Colin Powell slams GOP

Colin Powell Slams GOP, Challenges Party To ‘Denounce Idiot Partisanship’

Colin Powell criticized the GOP this morning, telling them to publicly denounce “birther nonsense” and other “things that demonize the president.”

In an interview with ABC‘s Diane Sawyer and George Stephanopoulos during the network’s special Inauguration Day coverage, former Secretary of State Colin Powell slammed the GOP for spending the last four years steeped in the birther conspiracy and attempting to demonize President Obama.

“Republicans have to stop buying into things that demonize the president. I mean, why aren’t Republican leaders shouting out about all this birther nonsense and all these other things? They should speak out. This is the kind of intolerance that I’ve been talking about where these idiot presentations continue to be made and you don’t see the senior leadership of the party say, ‘No, that’s wrong.’ In fact, sometimes by not speaking out, they’re encouraging it. And the base keeps buying the stuff.”
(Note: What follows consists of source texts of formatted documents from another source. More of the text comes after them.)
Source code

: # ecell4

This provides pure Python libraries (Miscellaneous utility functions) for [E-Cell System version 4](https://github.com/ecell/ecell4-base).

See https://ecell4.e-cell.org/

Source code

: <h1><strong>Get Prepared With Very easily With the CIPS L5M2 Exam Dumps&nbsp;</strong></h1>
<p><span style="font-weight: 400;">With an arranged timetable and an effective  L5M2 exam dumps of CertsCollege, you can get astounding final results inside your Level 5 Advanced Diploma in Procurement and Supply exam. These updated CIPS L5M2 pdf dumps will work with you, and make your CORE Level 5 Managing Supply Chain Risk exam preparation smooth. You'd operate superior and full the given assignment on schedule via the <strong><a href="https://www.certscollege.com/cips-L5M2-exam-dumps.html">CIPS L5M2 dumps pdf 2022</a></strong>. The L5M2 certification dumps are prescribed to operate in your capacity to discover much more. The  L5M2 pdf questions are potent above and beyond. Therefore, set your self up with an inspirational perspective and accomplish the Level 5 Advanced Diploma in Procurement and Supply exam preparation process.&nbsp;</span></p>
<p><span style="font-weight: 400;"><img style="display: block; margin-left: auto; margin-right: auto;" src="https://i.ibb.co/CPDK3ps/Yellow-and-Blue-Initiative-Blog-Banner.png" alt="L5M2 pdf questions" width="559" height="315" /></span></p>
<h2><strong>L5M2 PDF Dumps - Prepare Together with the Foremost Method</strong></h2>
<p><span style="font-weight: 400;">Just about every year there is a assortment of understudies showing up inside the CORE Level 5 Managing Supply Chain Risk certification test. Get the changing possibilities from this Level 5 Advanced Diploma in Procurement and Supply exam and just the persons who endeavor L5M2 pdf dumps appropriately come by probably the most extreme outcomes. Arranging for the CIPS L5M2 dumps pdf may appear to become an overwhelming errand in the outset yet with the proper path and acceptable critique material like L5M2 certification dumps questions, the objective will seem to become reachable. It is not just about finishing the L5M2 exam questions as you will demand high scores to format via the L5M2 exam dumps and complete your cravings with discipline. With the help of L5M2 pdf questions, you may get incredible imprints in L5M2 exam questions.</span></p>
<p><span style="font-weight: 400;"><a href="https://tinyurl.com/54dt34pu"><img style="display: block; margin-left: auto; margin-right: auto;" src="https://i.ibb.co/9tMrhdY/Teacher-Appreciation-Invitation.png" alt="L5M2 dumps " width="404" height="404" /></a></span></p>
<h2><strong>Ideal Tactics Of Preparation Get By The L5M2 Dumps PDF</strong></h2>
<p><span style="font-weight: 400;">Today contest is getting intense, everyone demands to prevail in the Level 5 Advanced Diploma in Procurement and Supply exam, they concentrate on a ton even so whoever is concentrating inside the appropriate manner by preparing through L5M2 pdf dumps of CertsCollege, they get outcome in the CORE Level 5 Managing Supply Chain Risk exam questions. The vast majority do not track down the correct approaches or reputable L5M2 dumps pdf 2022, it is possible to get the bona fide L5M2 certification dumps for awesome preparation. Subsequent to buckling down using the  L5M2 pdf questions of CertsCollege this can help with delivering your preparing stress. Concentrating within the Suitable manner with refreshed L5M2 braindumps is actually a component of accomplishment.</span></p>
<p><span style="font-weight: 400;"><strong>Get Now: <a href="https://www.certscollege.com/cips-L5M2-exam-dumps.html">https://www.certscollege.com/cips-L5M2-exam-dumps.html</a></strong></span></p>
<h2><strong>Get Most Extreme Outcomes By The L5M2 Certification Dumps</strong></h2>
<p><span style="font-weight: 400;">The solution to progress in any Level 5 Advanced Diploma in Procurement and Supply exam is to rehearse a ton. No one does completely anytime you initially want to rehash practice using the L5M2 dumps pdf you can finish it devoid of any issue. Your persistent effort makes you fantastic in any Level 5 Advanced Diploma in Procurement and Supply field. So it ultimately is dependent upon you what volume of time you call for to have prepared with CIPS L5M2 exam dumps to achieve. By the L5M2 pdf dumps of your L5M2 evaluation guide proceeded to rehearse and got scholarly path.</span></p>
Powell also criticized the GOP of killing their own party in their witch-hunt for Obama:

“And it’s killing the base of the party. I mean, 26 percent favorability rating for the party right now. It ought to be telling them something. So, instead of attacking me or whoever speaks like I do, look in the mirror and realize, ‘How are we going to win the next election?”

Despite Powell’s slam of the GOP, he is still a Republican. When asked why, he replied:

“I grew up under Ronald Reagan and Cap Weinberger and George Schultz and George Herbert Walker Bush – that’s the Republican party I know – the Howard Bakers of the world, and I think we’ve drifted from that. And I don’t think there’s anything wrong with trying to drift a little bit back. Not because it’s just good to be moderate, but because that’s where the American people are. They lost an election – two.”

Powell also saved some criticism for President Obama, whom he endorsed during his re-election bid in November. The biggest problem in politics right now is dense bipartisanship, and Powell places the onus to change the Washington gridlock on the president, as it is his responsibility to lead.

“I hope he can, through his own example, restore a sense of civility in the country,” Powell said, adding that he hopes members of both parties will find a way, “not to scream and argue with each other, but to come together.”

Powell slammed the GOP in a similar way during an interview with NBC‘s David Gregory several days ago, saying that there’s a “dark vein of intolerance” running through some parts of the GOP.